RabbitmqGuy · on April 28, 2020

This was a really good post. Their first blogpost is also amazing; https://zerodha.tech/blog/hello-world/

They have basically self hosted almost everything with a team of 30

bogomipz · on April 27, 2020

>"GitLab CI pipelines lint and validate the configurations and then upload them to an S3 bucket. There’s a sync server on the Alertmanager cluster to check for new config and automatically reload Alertmanager in case of any config updates."

I would be curious is this syncing being done by something custom they wrote or is this something built into Alertmanager now? I had look at the latest Alertmanager docs and nothing jumped out at me regarding this.

mr-karan · on April 27, 2020

Yes, we basically have a short lived periodic job on our Alertmangaer server which does a `sync` from the S3 bucket which stores the configs. If something has changed, just trigger a `docker restart alertmanager` basically.

Alertmanager doesn't have any solution for this, although if you decide to use the Alertmanager using Prometheus Operator, then you get automatic config reloads. We decided to keep our AM cluster independent and out of K8s, as we pointed out we have a hybrid environment.

Hope that answers your question.

bogomipz · on April 27, 2020

Thanks. So is your Alertmanager a standalone node then? How do you handle HA on that if do?

One other thing I wanted to ask was how many nodes are in your Victoria cluster?

mr-karan · on April 28, 2020

Alertmanager can run in a clustered mode with `--cluster*` flags. You can read more here[1]. So basically mutliple nodes can run and all Prometheus instances are configured to send all alerts to all AM instances. The alerts are deduplicated at cluster level.

Victoria Metrics right now runs as a single node setup. That works out for now, because as mentioned Prometheus maintains a WAL. So even if the Remote storage is down for sometime, the core functionality of alerts isn't affected. And we've setup alerts on VM health, so if it goes down, we've to act on it and get it back up. Once that happens, all the previous data also is ingested automatically.

This is something that we would surely revisit on at a later point of time, and setup a proper HA on it if needed. :)

[1]: https://github.com/prometheus/alertmanager/blob/master/READM...

sarangab · on April 29, 2020

Have tried to use the API in Python for algorithmic trading but have struggled to come up with a simple solution that can do the backtesting and live component together.

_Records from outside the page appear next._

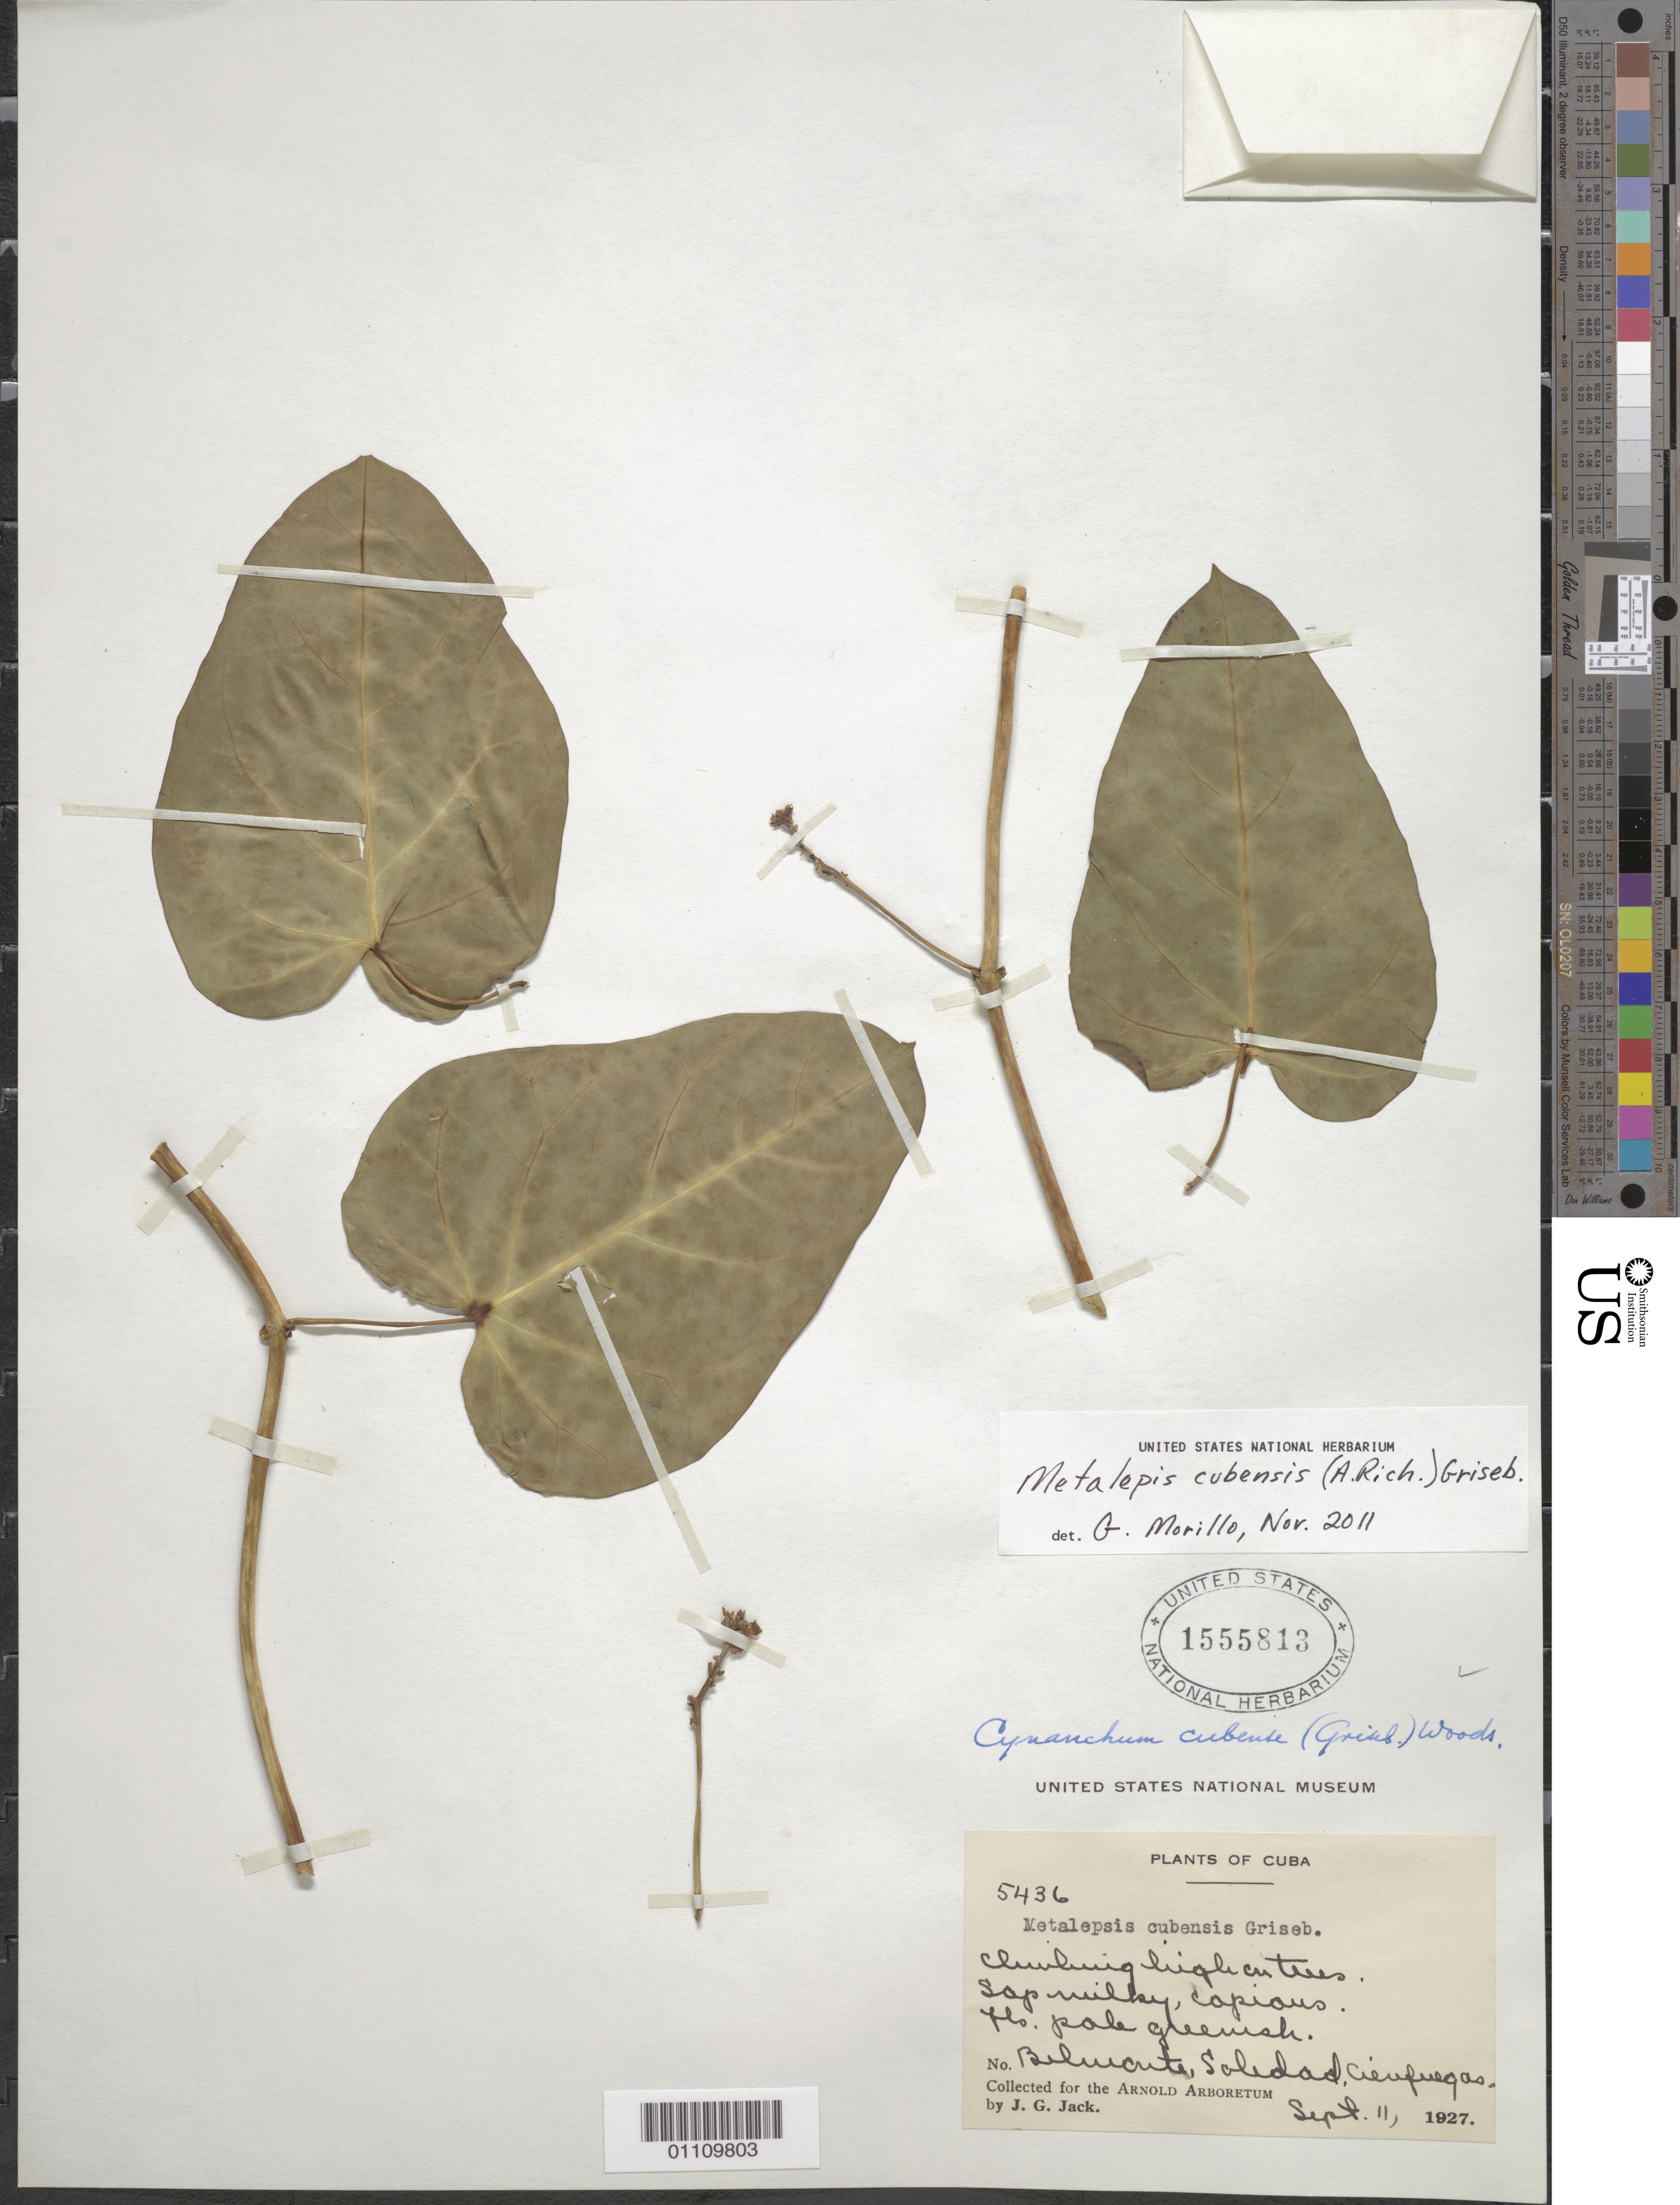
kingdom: Plantae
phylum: Tracheophyta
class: Magnoliopsida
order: Gentianales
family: Apocynaceae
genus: Metalepis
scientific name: Metalepis cubensis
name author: Griseb.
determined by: Morillo, G.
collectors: J. G. Jack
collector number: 5436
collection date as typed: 11 Sep 1927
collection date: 1927-09-11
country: Cuba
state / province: Cienfuegos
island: Cuba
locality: Belincrita, Soledad, Cienfuegos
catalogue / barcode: US 1555813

Nithin had previously mentioned that this market is too small for them to spend time on, but any leads on building this from the tech team? Blog post would definitely help.

bwood · on April 27, 2020

I've been looking to connect with Zerodha's API, but it doesn't seem to be available to non-Indian people. Any suggestions on how to get started?

mr-karan · on April 27, 2020

Ah, regulations permit account opening only for Indian residents.

jackhalford · on April 27, 2020

I like prometheus but it seems tedious to do a HA setup, is this solved now?

mr-karan · on April 27, 2020

So, we maintain labels `prometheus_replica` which prints the pod name of the Prometheus. Since the operator deploys it as a Statefulset, the pods are ordered, so the naming will be like prometheus-k8s-0,-1 and so on. Having these labels help to deduplicate the metrics on the ingester/federation level.

Although yes you're right, it was a bit difficult to get it running out of the box with native Federation capabilities. A secondary long term storage like Victoria/Cortex/Thanos is something you can check out.

tdubey · on April 27, 2020

Cortex was just released, and while it doesn’t solve HA right away, it does make it easier: https://cortexmetrics.io

KrishnaAnaril · on April 27, 2020

@mr-karan what is the main reason for switching to Vuejs from Angular?

mr-karan · on April 27, 2020

Angular has been known for breaking their syntax/API across major version upgrades and more often than not it leads to a complete rewrite of your app. We took the decision to rewrite and explored React, Vue etc. Even though Vue v2.x was still a new kid on the block, it turned out to have a relatively easier learning curve, bundle size was far lesser than Angular or React and the docs were amazing and was faster in our benchmarks. So we made this decision around 4 years back and quite happy so far.